Hannah’s Song. God Calls Samuel. The Ark Falls. Curse to the Philistines. Ark Returned. The Curse Continues
The boy Samuel ministered before the Lord under Eli. In those days the word of the Lord was rare; there were not many visions.
1 Samuel 3:1 (NIV)
I had a ton of problems with Ms. Lynda. First of all, she smiled too much, and my brain couldn’t handle it. Even at four years old, I sensed something off about such never-ending cheer, and I complained often to my mother about it, in an attempt to get Ms. Lynda replaced. She was also always hanging around inside the boys’ bathroom. Nothing nefarious, don’t go there in your brain; she was a pre-school teacher after all. But still, I was no allowed in the girls’ room, and so I did not get why a girl, even a big, big girl, was allowed inside. She also wore too many cardigans.
The worst though was her apparent one-on-one connection to God. She would tell us about how the Lord “spoke” to her – to tell her to move to a new house, to have children, to become a preschool teacher. God did not speak to me – I had never heard His voice, had no proof He was even a “he.” So what made Ms. Lynda so special? She was annoyingly happy and had no fashion sense. Why was God so interested in her?
But I was naïve. God did not speak to her in a literal way, but rather, she prayed and felt nudged in certain directions. I learned later that the Holy Spirit was responsible for this type of interaction – but no one could really define exactly what that meant. It was based on a feeling, a rush of energy, a gentle prodding. To me, that just felt like self-absorption, adrenaline, and a breeze. I never really understood it.
Samuel has grown from that small boy dedicated to God. While staying with Eli, he hears a voice calling out to him assumes it is his priest. But it is the Lord reaching out to him in the most obvious of ways. So Eli tells Samuel, “Speak, Lord, for your servant is listening.” (1 Samuel 3:9) Samuel does, and God delivers a powerful vision. Eli will fall along due his wickedness, and Samuel will rise to replace him as a wunderkind prophet.
Then everything goes to Hell. Eli dies, and the Philistines attack and defeat the Israelites. The remaining few huddle around the Ark of the Covenant, but the enemy manages to steal it. This leaves God’s people in absolute despair, and they cry out, “Why did the Lord bring defeat on us today before the Philistines?” (1 Samuel 4:3) Seems that God’s sudden lack of communication is devastating (and deadly) to His followers.
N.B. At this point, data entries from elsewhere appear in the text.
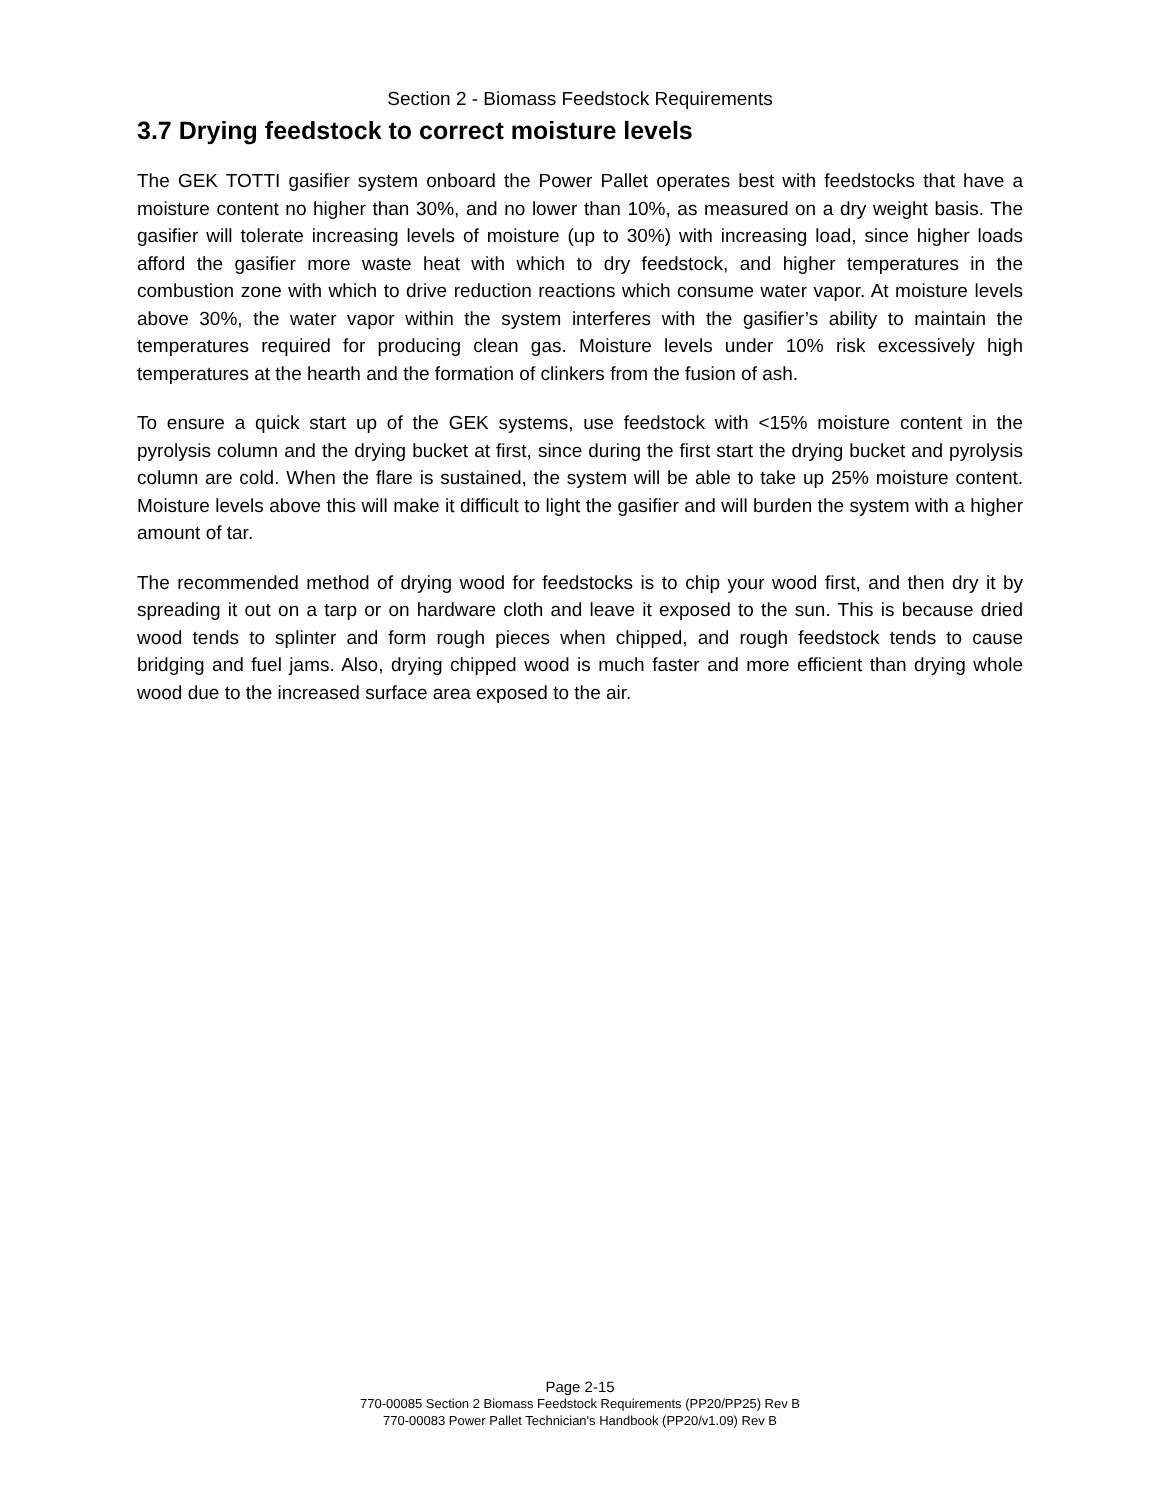Section 2 - Biomass Feedstock Requirements
3.7 Drying feedstock to correct moisture levels
The GEK TOTTI gasifier system onboard the Power Pallet operates best with feedstocks that have a moisture content no higher than 30%, and no lower than 10%, as measured on a dry weight basis. The gasifier will tolerate increasing levels of moisture (up to 30%) with increasing load, since higher loads afford the gasifier more waste heat with which to dry feedstock, and higher temperatures in the combustion zone with which to drive reduction reactions which consume water vapor. At moisture levels above 30%, the water vapor within the system interferes with the gasifier’s ability to maintain the temperatures required for producing clean gas. Moisture levels under 10% risk excessively high temperatures at the hearth and the formation of clinkers from the fusion of ash.
To ensure a quick start up of the GEK systems, use feedstock with <15% moisture content in the pyrolysis column and the drying bucket at first, since during the first start the drying bucket and pyrolysis column are cold. When the flare is sustained, the system will be able to take up 25% moisture content. Moisture levels above this will make it difficult to light the gasifier and will burden the system with a higher amount of tar.
The recommended method of drying wood for feedstocks is to chip your wood first, and then dry it by spreading it out on a tarp or on hardware cloth and leave it exposed to the sun. This is because dried wood tends to splinter and form rough pieces when chipped, and rough feedstock tends to cause bridging and fuel jams. Also, drying chipped wood is much faster and more efficient than drying whole wood due to the increased surface area exposed to the air.
Page 2-15
770-00085 Section 2 Biomass Feedstock Requirements (PP20/PP25) Rev B
770-00083 Power Pallet Technician's Handbook (PP20/v1.09) Rev B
But it is all part of the plan, as God swiftly uses this as an opportunity to punish the Philistines. Plagues befall them in the form of tumors and sickness, and so they decide to return the Ark to head off further punishment.
Nonverbal communication between God and man did not suffice for the Israelites, and yet it is truly all we have to go on today. It is a common understanding that the “Lord works in mysterious ways.” This is practically synonymous with the “Lord works invisibly.” We do not get the benefit of a booming voice from the sky, but the Israelites had the opposite problem. Unless God spoke out loud, He did not speak. And the silence could last for decades.
We would never last for that long. Christians rely on the constant pseudo-communication from God to remain faithful, for they feel their belief is rewarded. But it’s a feeling – that’s what it is. Divinely inspired or not, it is a feeling. I have been accused of acting on my feelings, of allowing homosexual feelings to take over my life. A feeling. Just a feeling.